— WHAT TO WORK ON —
Output every line of the listing below as a JSON list of strings, one string per line, and omit any blank lines.

[Text extracted from each page]
----------

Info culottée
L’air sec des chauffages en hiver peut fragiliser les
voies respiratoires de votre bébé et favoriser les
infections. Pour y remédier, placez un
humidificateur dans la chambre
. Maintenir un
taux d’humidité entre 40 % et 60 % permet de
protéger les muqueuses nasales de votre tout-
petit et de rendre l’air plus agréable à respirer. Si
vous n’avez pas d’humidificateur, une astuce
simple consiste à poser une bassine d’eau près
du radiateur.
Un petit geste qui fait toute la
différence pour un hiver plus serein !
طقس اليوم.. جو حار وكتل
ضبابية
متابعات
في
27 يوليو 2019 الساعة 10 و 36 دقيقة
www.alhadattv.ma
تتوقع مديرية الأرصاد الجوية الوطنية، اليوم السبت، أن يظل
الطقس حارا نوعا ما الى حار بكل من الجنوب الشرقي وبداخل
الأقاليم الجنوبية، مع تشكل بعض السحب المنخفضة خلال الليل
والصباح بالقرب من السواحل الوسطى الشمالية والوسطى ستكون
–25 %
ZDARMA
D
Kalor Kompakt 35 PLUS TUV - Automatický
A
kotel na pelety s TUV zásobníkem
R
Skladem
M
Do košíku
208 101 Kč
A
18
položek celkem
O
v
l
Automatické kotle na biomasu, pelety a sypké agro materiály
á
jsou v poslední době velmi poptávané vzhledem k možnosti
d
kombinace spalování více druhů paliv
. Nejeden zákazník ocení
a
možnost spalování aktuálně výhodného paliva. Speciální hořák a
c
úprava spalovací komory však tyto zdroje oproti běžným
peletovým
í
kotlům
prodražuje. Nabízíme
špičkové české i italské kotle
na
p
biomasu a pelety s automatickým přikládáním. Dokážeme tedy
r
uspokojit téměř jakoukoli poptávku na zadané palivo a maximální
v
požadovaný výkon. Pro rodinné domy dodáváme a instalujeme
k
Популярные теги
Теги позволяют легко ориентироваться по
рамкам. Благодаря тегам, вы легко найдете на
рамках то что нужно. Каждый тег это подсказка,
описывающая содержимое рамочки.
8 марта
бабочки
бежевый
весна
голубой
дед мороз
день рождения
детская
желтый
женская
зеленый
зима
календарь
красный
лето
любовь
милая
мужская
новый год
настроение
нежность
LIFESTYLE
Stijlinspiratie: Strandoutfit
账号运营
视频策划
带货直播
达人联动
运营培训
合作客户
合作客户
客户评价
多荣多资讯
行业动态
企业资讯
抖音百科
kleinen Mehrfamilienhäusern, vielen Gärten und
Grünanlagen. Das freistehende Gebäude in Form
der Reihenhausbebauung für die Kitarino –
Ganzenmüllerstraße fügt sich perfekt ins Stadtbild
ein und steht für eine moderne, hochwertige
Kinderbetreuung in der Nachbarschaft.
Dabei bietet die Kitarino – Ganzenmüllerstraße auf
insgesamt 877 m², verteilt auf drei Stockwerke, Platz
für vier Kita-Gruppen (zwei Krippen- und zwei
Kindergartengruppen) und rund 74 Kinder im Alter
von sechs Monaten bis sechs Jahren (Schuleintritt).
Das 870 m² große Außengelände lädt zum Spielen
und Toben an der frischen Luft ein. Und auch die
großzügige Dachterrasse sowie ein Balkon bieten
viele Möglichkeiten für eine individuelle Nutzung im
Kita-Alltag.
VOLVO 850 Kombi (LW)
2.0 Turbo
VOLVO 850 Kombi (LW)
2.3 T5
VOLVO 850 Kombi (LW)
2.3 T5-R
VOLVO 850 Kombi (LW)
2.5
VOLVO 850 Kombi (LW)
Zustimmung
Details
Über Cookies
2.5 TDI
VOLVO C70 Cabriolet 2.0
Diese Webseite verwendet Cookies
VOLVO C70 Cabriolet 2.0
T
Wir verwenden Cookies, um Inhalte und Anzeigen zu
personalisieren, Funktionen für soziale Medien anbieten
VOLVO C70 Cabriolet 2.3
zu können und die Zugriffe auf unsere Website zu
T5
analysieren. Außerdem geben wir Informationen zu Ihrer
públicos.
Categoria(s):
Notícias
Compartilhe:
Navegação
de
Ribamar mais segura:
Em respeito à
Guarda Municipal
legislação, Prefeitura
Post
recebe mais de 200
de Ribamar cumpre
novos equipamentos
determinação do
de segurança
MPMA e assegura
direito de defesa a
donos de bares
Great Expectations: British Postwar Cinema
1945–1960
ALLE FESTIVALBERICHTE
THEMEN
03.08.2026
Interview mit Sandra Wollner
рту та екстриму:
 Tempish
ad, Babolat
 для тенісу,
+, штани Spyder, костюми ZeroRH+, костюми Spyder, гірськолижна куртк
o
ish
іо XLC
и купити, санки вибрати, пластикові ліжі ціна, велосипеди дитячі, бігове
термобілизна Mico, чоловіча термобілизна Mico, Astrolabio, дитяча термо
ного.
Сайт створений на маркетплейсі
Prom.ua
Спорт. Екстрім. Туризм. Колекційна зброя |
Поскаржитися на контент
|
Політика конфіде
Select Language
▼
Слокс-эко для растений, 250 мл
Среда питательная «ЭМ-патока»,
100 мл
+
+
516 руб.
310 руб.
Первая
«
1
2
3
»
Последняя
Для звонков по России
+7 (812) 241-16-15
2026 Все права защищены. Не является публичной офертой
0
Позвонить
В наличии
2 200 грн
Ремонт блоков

----------

— EXERCISE OUTPUT —
[
  "Info culottée",
  "L’air sec des chauffages en hiver peut fragiliser les",
  "voies respiratoires de votre bébé et favoriser les",
  "infections. Pour y remédier, placez un",
  "humidificateur dans la chambre",
  ". Maintenir un",
  "taux d’humidité entre 40 % et 60 % permet de",
  "protéger les muqueuses nasales de votre tout-",
  "petit et de rendre l’air plus agréable à respirer. Si",
  "vous n’avez pas d’humidificateur, une astuce",
  "simple consiste à poser une bassine d’eau près",
  "du radiateur.",
  "Un petit geste qui fait toute la",
  "différence pour un hiver plus serein !",
  "طقس اليوم.. جو حار وكتل",
  "ضبابية",
  "متابعات",
  "في",
  "27 يوليو 2019 الساعة 10 و 36 دقيقة",
  "www.alhadattv.ma",
  "تتوقع مديرية الأرصاد الجوية الوطنية، اليوم السبت، أن يظل",
  "الطقس حارا نوعا ما الى حار بكل من الجنوب الشرقي وبداخل",
  "الأقاليم الجنوبية، مع تشكل بعض السحب المنخفضة خلال الليل",
  "والصباح بالقرب من السواحل الوسطى الشمالية والوسطى ستكون",
  "–25 %",
  "ZDARMA",
  "D",
  "Kalor Kompakt 35 PLUS TUV - Automatický",
  "A",
  "kotel na pelety s TUV zásobníkem",
  "R",
  "Skladem",
  "M",
  "Do košíku",
  "208 101 Kč",
  "A",
  "18",
  "položek celkem",
  "O",
  "v",
  "l",
  "Automatické kotle na biomasu, pelety a sypké agro materiály",
  "á",
  "jsou v poslední době velmi poptávané vzhledem k možnosti",
  "d",
  "kombinace spalování více druhů paliv",
  ". Nejeden zákazník ocení",
  "a",
  "možnost spalování aktuálně výhodného paliva. Speciální hořák a",
  "c",
  "úprava spalovací komory však tyto zdroje oproti běžným",
  "peletovým",
  "í",
  "kotlům",
  "prodražuje. Nabízíme",
  "špičkové české i italské kotle",
  "na",
  "p",
  "biomasu a pelety s automatickým přikládáním. Dokážeme tedy",
  "r",
  "uspokojit téměř jakoukoli poptávku na zadané palivo a maximální",
  "v",
  "požadovaný výkon. Pro rodinné domy dodáváme a instalujeme",
  "k",
  "Популярные теги",
  "Теги позволяют легко ориентироваться по",
  "рамкам. Благодаря тегам, вы легко найдете на",
  "рамках то что нужно. Каждый тег это подсказка,",
  "описывающая содержимое рамочки.",
  "8 марта",
  "бабочки",
  "бежевый",
  "весна",
  "голубой",
  "дед мороз",
  "день рождения",
  "детская",
  "желтый",
  "женская",
  "зеленый",
  "зима",
  "календарь",
  "красный",
  "лето",
  "любовь",
  "милая",
  "мужская",
  "новый год",
  "настроение",
  "нежность",
  "LIFESTYLE",
  "Stijlinspiratie: Strandoutfit",
  "账号运营",
  "视频策划",
  "带货直播",
  "达人联动",
  "运营培训",
  "合作客户",
  "合作客户",
  "客户评价",
  "多荣多资讯",
  "行业动态",
  "企业资讯",
  "抖音百科",
  "kleinen Mehrfamilienhäusern, vielen Gärten und",
  "Grünanlagen. Das freistehende Gebäude in Form",
  "der Reihenhausbebauung für die Kitarino –",
  "Ganzenmüllerstraße fügt sich perfekt ins Stadtbild",
  "ein und steht für eine moderne, hochwertige",
  "Kinderbetreuung in der Nachbarschaft.",
  "Dabei bietet die Kitarino – Ganzenmüllerstraße auf",
  "insgesamt 877 m², verteilt auf drei Stockwerke, Platz",
  "für vier Kita-Gruppen (zwei Krippen- und zwei",
  "Kindergartengruppen) und rund 74 Kinder im Alter",
  "von sechs Monaten bis sechs Jahren (Schuleintritt).",
  "Das 870 m² große Außengelände lädt zum Spielen",
  "und Toben an der frischen Luft ein. Und auch die",
  "großzügige Dachterrasse sowie ein Balkon bieten",
  "viele Möglichkeiten für eine individuelle Nutzung im",
  "Kita-Alltag.",
  "VOLVO 850 Kombi (LW)",
  "2.0 Turbo",
  "VOLVO 850 Kombi (LW)",
  "2.3 T5",
  "VOLVO 850 Kombi (LW)",
  "2.3 T5-R",
  "VOLVO 850 Kombi (LW)",
  "2.5",
  "VOLVO 850 Kombi (LW)",
  "Zustimmung",
  "Details",
  "Über Cookies",
  "2.5 TDI",
  "VOLVO C70 Cabriolet 2.0",
  "Diese Webseite verwendet Cookies",
  "VOLVO C70 Cabriolet 2.0",
  "T",
  "Wir verwenden Cookies, um Inhalte und Anzeigen zu",
  "personalisieren, Funktionen für soziale Medien anbieten",
  "VOLVO C70 Cabriolet 2.3",
  "zu können und die Zugriffe auf unsere Website zu",
  "T5",
  "analysieren. Außerdem geben wir Informationen zu Ihrer",
  "públicos.",
  "Categoria(s):",
  "Notícias",
  "Compartilhe:",
  "Navegação",
  "de",
  "Ribamar mais segura:",
  "Em respeito à",
  "Guarda Municipal",
  "legislação, Prefeitura",
  "Post",
  "recebe mais de 200",
  "de Ribamar cumpre",
  "novos equipamentos",
  "determinação do",
  "de segurança",
  "MPMA e assegura",
  "direito de defesa a",
  "donos de bares",
  "Great Expectations: British Postwar Cinema",
  "1945–1960",
  "ALLE FESTIVALBERICHTE",
  "THEMEN",
  "03.08.2026",
  "Interview mit Sandra Wollner",
  "рту та екстриму:",
  " Tempish",
  "ad, Babolat",
  " для тенісу,",
  "+, штани Spyder, костюми ZeroRH+, костюми Spyder, гірськолижна куртк",
  "o",
  "ish",
  "іо XLC",
  "и купити, санки вибрати, пластикові ліжі ціна, велосипеди дитячі, бігове",
  "термобілизна Mico, чоловіча термобілизна Mico, Astrolabio, дитяча термо",
  "ного.",
  "Сайт створений на маркетплейсі",
  "Prom.ua",
  "Спорт. Екстрім. Туризм. Колекційна зброя |",
  "Поскаржитися на контент",
  "|",
  "Політика конфіде",
  "Select Language",
  "▼",
  "Слокс-эко для растений, 250 мл",
  "Среда питательная «ЭМ-патока»,",
  "100 мл",
  "+",
  "+",
  "516 руб.",
  "310 руб.",
  "Первая",
  "«",
  "1",
  "2",
  "3",
  "»",
  "Последняя",
  "Для звонков по России",
  "+7 (812) 241-16-15",
  "2026 Все права защищены. Не является публичной офертой",
  "0",
  "Позвонить",
  "В наличии",
  "2 200 грн",
  "Ремонт блоков"
]